Aponet.de : une victoire contre Doc Morris

La présidente de la section A, Isabelle Adenot, s'était rendue en Allemagne pour étudier la mise en place du portail pharmaceutique élaboré par l'ABDA (la fédération syndicale des pharmaciens allemands). Elle a bien fait : la contre-offensive lancée via http://www.aponet.de est parvenue à endiguer la VPC : la part de marché stagne en dessous de 1 % et, selon le ministère de la Santé, seuls deux pour mille des médicaments remboursés sont commercialisés sur la Toile.

Depuis le 1er janvier 2004, tout pharmacien exerçant sur le sol allemand est autorisé à vendre par Internet. 1 200 pharmaciens détiennent aujourd'hui une licence de VPC mais la majorité d'entre eux préfère utiliser la Toile pour la commande et la livraison à domicile. 12 000 officines sur 21 300 disposent d'une adresse Internet et l'utilisent pour la commande de médicaments, leur publicité et les services aux clients (conseils, gardes...). Un quart proposent ainsi un portage à domicile, représentant 180 000 portages quotidiens. A tel point qu'il n'est pas rare de voir les rues sillonnées par des voitures électriques à l'enseigne d'une pharmacie. « Nous avons été approchés par un concessionnaire Smart qui nous a proposé un contrat de véhicules siglés "http://www.aponet.de", mais nous préférons laisser nos membres libres de leur choix », rapporte une responsable de l'ABDA.

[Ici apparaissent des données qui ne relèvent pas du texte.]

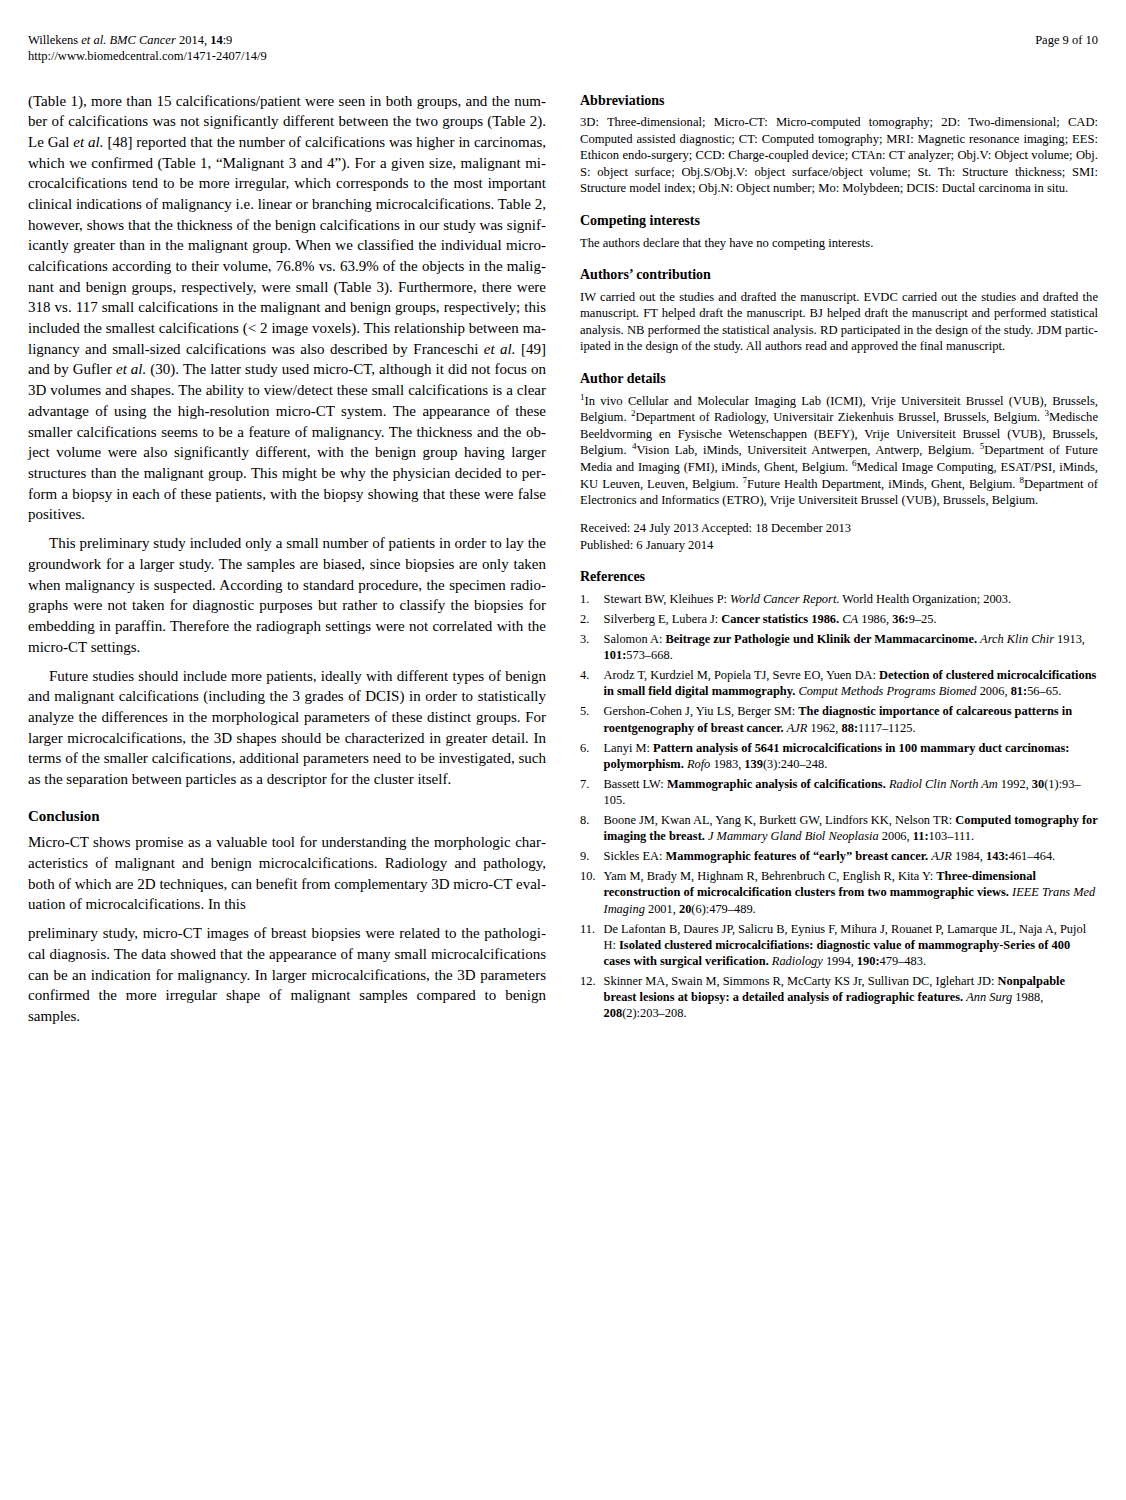Willekens et al. BMC Cancer 2014, 14:9
http://www.biomedcentral.com/1471-2407/14/9
Page 9 of 10
(Table 1), more than 15 calcifications/patient were seen in both groups, and the number of calcifications was not significantly different between the two groups (Table 2). Le Gal et al. [48] reported that the number of calcifications was higher in carcinomas, which we confirmed (Table 1, “Malignant 3 and 4”). For a given size, malignant microcalcifications tend to be more irregular, which corresponds to the most important clinical indications of malignancy i.e. linear or branching microcalcifications. Table 2, however, shows that the thickness of the benign calcifications in our study was significantly greater than in the malignant group. When we classified the individual microcalcifications according to their volume, 76.8% vs. 63.9% of the objects in the malignant and benign groups, respectively, were small (Table 3). Furthermore, there were 318 vs. 117 small calcifications in the malignant and benign groups, respectively; this included the smallest calcifications (< 2 image voxels). This relationship between malignancy and small-sized calcifications was also described by Franceschi et al. [49] and by Gufler et al. (30). The latter study used micro-CT, although it did not focus on 3D volumes and shapes. The ability to view/detect these small calcifications is a clear advantage of using the high-resolution micro-CT system. The appearance of these smaller calcifications seems to be a feature of malignancy. The thickness and the object volume were also significantly different, with the benign group having larger structures than the malignant group. This might be why the physician decided to perform a biopsy in each of these patients, with the biopsy showing that these were false positives.
This preliminary study included only a small number of patients in order to lay the groundwork for a larger study. The samples are biased, since biopsies are only taken when malignancy is suspected. According to standard procedure, the specimen radiographs were not taken for diagnostic purposes but rather to classify the biopsies for embedding in paraffin. Therefore the radiograph settings were not correlated with the micro-CT settings.
Future studies should include more patients, ideally with different types of benign and malignant calcifications (including the 3 grades of DCIS) in order to statistically analyze the differences in the morphological parameters of these distinct groups. For larger microcalcifications, the 3D shapes should be characterized in greater detail. In terms of the smaller calcifications, additional parameters need to be investigated, such as the separation between particles as a descriptor for the cluster itself.
Conclusion
Micro-CT shows promise as a valuable tool for understanding the morphologic characteristics of malignant and benign microcalcifications. Radiology and pathology, both of which are 2D techniques, can benefit from complementary 3D micro-CT evaluation of microcalcifications. In this
preliminary study, micro-CT images of breast biopsies were related to the pathological diagnosis. The data showed that the appearance of many small microcalcifications can be an indication for malignancy. In larger microcalcifications, the 3D parameters confirmed the more irregular shape of malignant samples compared to benign samples.
Abbreviations
3D: Three-dimensional; Micro-CT: Micro-computed tomography; 2D: Two-dimensional; CAD: Computed assisted diagnostic; CT: Computed tomography; MRI: Magnetic resonance imaging; EES: Ethicon endo-surgery; CCD: Charge-coupled device; CTAn: CT analyzer; Obj.V: Object volume; Obj. S: object surface; Obj.S/Obj.V: object surface/object volume; St. Th: Structure thickness; SMI: Structure model index; Obj.N: Object number; Mo: Molybdeen; DCIS: Ductal carcinoma in situ.
Competing interests
The authors declare that they have no competing interests.
Authors’ contribution
IW carried out the studies and drafted the manuscript. EVDC carried out the studies and drafted the manuscript. FT helped draft the manuscript. BJ helped draft the manuscript and performed statistical analysis. NB performed the statistical analysis. RD participated in the design of the study. JDM participated in the design of the study. All authors read and approved the final manuscript.
Author details
1In vivo Cellular and Molecular Imaging Lab (ICMI), Vrije Universiteit Brussel (VUB), Brussels, Belgium. 2Department of Radiology, Universitair Ziekenhuis Brussel, Brussels, Belgium. 3Medische Beeldvorming en Fysische Wetenschappen (BEFY), Vrije Universiteit Brussel (VUB), Brussels, Belgium. 4Vision Lab, iMinds, Universiteit Antwerpen, Antwerp, Belgium. 5Department of Future Media and Imaging (FMI), iMinds, Ghent, Belgium. 6Medical Image Computing, ESAT/PSI, iMinds, KU Leuven, Leuven, Belgium. 7Future Health Department, iMinds, Ghent, Belgium. 8Department of Electronics and Informatics (ETRO), Vrije Universiteit Brussel (VUB), Brussels, Belgium.
Received: 24 July 2013 Accepted: 18 December 2013
Published: 6 January 2014
References
Stewart BW, Kleihues P: World Cancer Report. World Health Organization; 2003.
Silverberg E, Lubera J: Cancer statistics 1986. CA 1986, 36: 9–25.
Salomon A: Beitrage zur Pathologie und Klinik der Mammacarcinome. Arch Klin Chir 1913, 101: 573–668.
Arodz T, Kurdziel M, Popiela TJ, Sevre EO, Yuen DA: Detection of clustered microcalcifications in small field digital mammography. Comput Methods Programs Biomed 2006, 81: 56–65.
Gershon-Cohen J, Yiu LS, Berger SM: The diagnostic importance of calcareous patterns in roentgenography of breast cancer. AJR 1962, 88: 1117–1125.
Lanyi M: Pattern analysis of 5641 microcalcifications in 100 mammary duct carcinomas: polymorphism. Rofo 1983, 139(3):240–248.
Bassett LW: Mammographic analysis of calcifications. Radiol Clin North Am 1992, 30(1):93–105.
Boone JM, Kwan AL, Yang K, Burkett GW, Lindfors KK, Nelson TR: Computed tomography for imaging the breast. J Mammary Gland Biol Neoplasia 2006, 11: 103–111.
Sickles EA: Mammographic features of “early” breast cancer. AJR 1984, 143: 461–464.
Yam M, Brady M, Highnam R, Behrenbruch C, English R, Kita Y: Three-dimensional reconstruction of microcalcification clusters from two mammographic views. IEEE Trans Med Imaging 2001, 20(6):479–489.
De Lafontan B, Daures JP, Salicru B, Eynius F, Mihura J, Rouanet P, Lamarque JL, Naja A, Pujol H: Isolated clustered microcalcifiations: diagnostic value of mammography-Series of 400 cases with surgical verification. Radiology 1994, 190: 479–483.
Skinner MA, Swain M, Simmons R, McCarty KS Jr, Sullivan DC, Iglehart JD: Nonpalpable breast lesions at biopsy: a detailed analysis of radiographic features. Ann Surg 1988, 208(2):203–208.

Cependant, Internet et le portage à domicile sont davantage considérés comme un moyen de fidélisation que comme source de revenu. Ces deux services contribuent à renforcer l'image de conseil des pharmaciens. Il faut dire qu'ils ont indirectement reçu l'appui des médias allemands. En février, la Stiftung Warentest (l'équivalent de l'UFC-Que choisir) a jugé « insuffisantes » plus de la moitié des officines virtuelles (délais, erreurs de livraison, absence de conseil). La première chaîne de télévision publique a renchéri en affirmant que dans 60 % des cas les tarifs pratiqués étaient plus élevés que ceux de la pharmacie du coin.

Marie Luginsland

WWW.APONET.DE : MODE D'EMPLOI

10 200 officines allemandes sont accessibles via le portail de l'ABDA. 4 000 ont utilisé les outils mis à disposition pour concevoir leur propre page Internet. L'utilisateur tape son code postal pour obtenir la liste des officines locales (et des officines de garde), dotée des sigles « commandes par Internet » et « portage à domicile ». Le client est renvoyé en un clic sur la page Internet de l'officine choisie. Après avoir indiqué son code, il peut passer sa commande et spécifier s'il passera prendre ses produits ou s'il opte pour le portage à domicile gratuit.

A retenir

- arrêt doc morris Les interprétations de l'arrêt varient du tout au tout quant au fait qu'il renforce ou au contraire entaille le monopole des officines.

- le projet français de portail Internet, annoncé par l'Ordre il y a un an, ne semble plus aussi prioritaire et des obstacles juridiques restent à franchir.

- selon isabelle adenot, ce projet reste identique sur le fond à celui présenté l'an dernier. Il s'agissait d'un portail ouvert à tous les pharmaciens fournissant de l'information de santé et permettant la commande de médicaments non prescrits et non remboursables (voir « Le Moniteur » n° 2535).

- Aponet.de Le portail créé par les pharmaciens allemands pour contrer la pharmacie virtuelle Doc Morris apparaît comme une grande réussite.